Но отъ Маріуса не слышно было ни слова, и адъюнктъ бросился къ нему, какъ будто желая его ударить, не смотря на присутствіе ректора. Хотѣлъ онъ это сдѣлать, или нѣтъ, во всякомъ случаѣ этого не случилось; ибо Маріусъ упалъ между столомъ и скамейкой, прежде чѣмъ достигъ до него адъюнктъ. «Онъ упалъ?» спросилъ ректоръ и подошелъ къ Аальбому, который перегибался черезъ столъ и глядѣлъ внизъ на Маріуса. Но вдругъ въ классѣ раздался голосъ, дрожащій отъ волненія и прерываемый рыданіями. Всѣ обернулись и увидѣли, что Абраганъ Ловдаль всталъ и стоялъ съ страшно-блѣднымъ, измѣнившимся лицомъ.
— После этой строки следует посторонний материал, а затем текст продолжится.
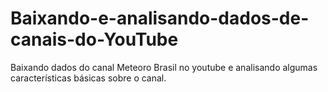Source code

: # Baixando-e-analisando-dados-de-canais-do-YouTube

Baixando dados do canal Meteoro Brasil no youtube e analisando algumas características básicas sobre o canal.
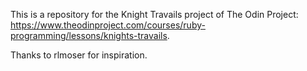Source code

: This is a repository for the Knight Travails project of The Odin Project: https://www.theodinproject.com/courses/ruby-programming/lessons/knights-travails.

Thanks to rlmoser for inspiration.
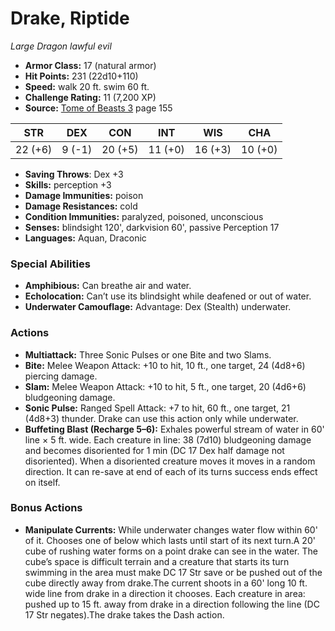 # Drake, Riptide

*Large* *Dragon* *lawful evil*

- **Armor Class:** 17 (natural armor)
- **Hit Points:** 231 (22d10+110)
- **Speed:** walk 20 ft. swim 60 ft.
- **Challenge Rating:** 11 (7,200 XP)
- **Source:** [Tome of Beasts 3](https://koboldpress.com/kpstore/product/tome-of-beasts-3-for-5th-edition/) page 155

| STR | DEX | CON | INT | WIS | CHA |
| --- | --- | --- | --- | --- | --- |
| 22 (+6) | 9 (-1) | 20 (+5) | 11 (+0) | 16 (+3) | 10 (+0) |

- **Saving Throws**: Dex +3
- **Skills:** perception +3
- **Damage Immunities:** poison
- **Damage Resistances:** cold
- **Condition Immunities:** paralyzed, poisoned, unconscious
- **Senses:** blindsight 120', darkvision 60', passive Perception 17
- **Languages:** Aquan, Draconic
### Special Abilities
- **Amphibious:** Can breathe air and water.
- **Echolocation:** Can’t use its blindsight while deafened or out of water.
- **Underwater Camouflage:** Advantage: Dex (Stealth) underwater.
### Actions
- **Multiattack:** Three Sonic Pulses or one Bite and two Slams.
- **Bite:** Melee Weapon Attack: +10 to hit, 10 ft., one target, 24 (4d8+6) piercing damage.
- **Slam:** Melee Weapon Attack: +10 to hit, 5 ft., one target, 20 (4d6+6) bludgeoning damage.
- **Sonic Pulse:** Ranged Spell Attack: +7 to hit, 60 ft., one target, 21 (4d8+3) thunder. Drake can use this action only while underwater.
- **Buffeting Blast (Recharge 5–6):** Exhales powerful stream of water in 60' line × 5 ft. wide. Each creature in line: 38 (7d10) bludgeoning damage and becomes disoriented for 1 min (DC 17 Dex half damage not disoriented). When a disoriented creature moves it moves in a random direction. It can re-save at end of each of its turns success ends effect on itself.
### Bonus Actions
- **Manipulate Currents:** While underwater changes water flow within 60' of it. Chooses one of below which lasts until start of its next turn.A 20' cube of rushing water forms on a point drake can see in the water. The cube’s space is difficult terrain and a creature that starts its turn swimming in the area must make DC 17 Str save or be pushed out of the cube directly away from drake.The current shoots in a 60' long 10 ft. wide line from drake in a direction it chooses. Each creature in area: pushed up to 15 ft. away from drake in a direction following the line (DC 17 Str negates).The drake takes the Dash action.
— Это подло, это подло, — повторялъ онъ и поднялъ крѣпко сжатый кулакъ на адъюнкта; — вы… вы… дьяволъ! разразился онъ наконецъ и крѣпко ухватился за край стола.
— Абрагамъ! Абрагамъ Ловдаль! Ты совсѣмъ съ ума сошелъ? вскричалъ ректоръ. Никогда не испытывалъ онъ такаго ужаса въ теченіе своей продолжительной педагогической практики. Даже Аальбомъ стоялъ, какъ окаменѣлый, и совсѣмъ почти забылъ о Маріусѣ, который безъ движенія лежалъ на полу. Но Мортенъ рѣшительно отодвинулъ скамейку отъ стола и поднялъ Маріуса; тотъ былъ блѣденъ, и глаза закрыты.
— Принесите воды, — сказалъ Мортенъ своимъ дерзкимъ тономъ, поддерживая Маріуса.
— Да… воды! произнесъ и адъюнктъ; — Готвальдъ боленъ. Это просто скандалъ — посылать мальчика въ школу, когда онъ боленъ.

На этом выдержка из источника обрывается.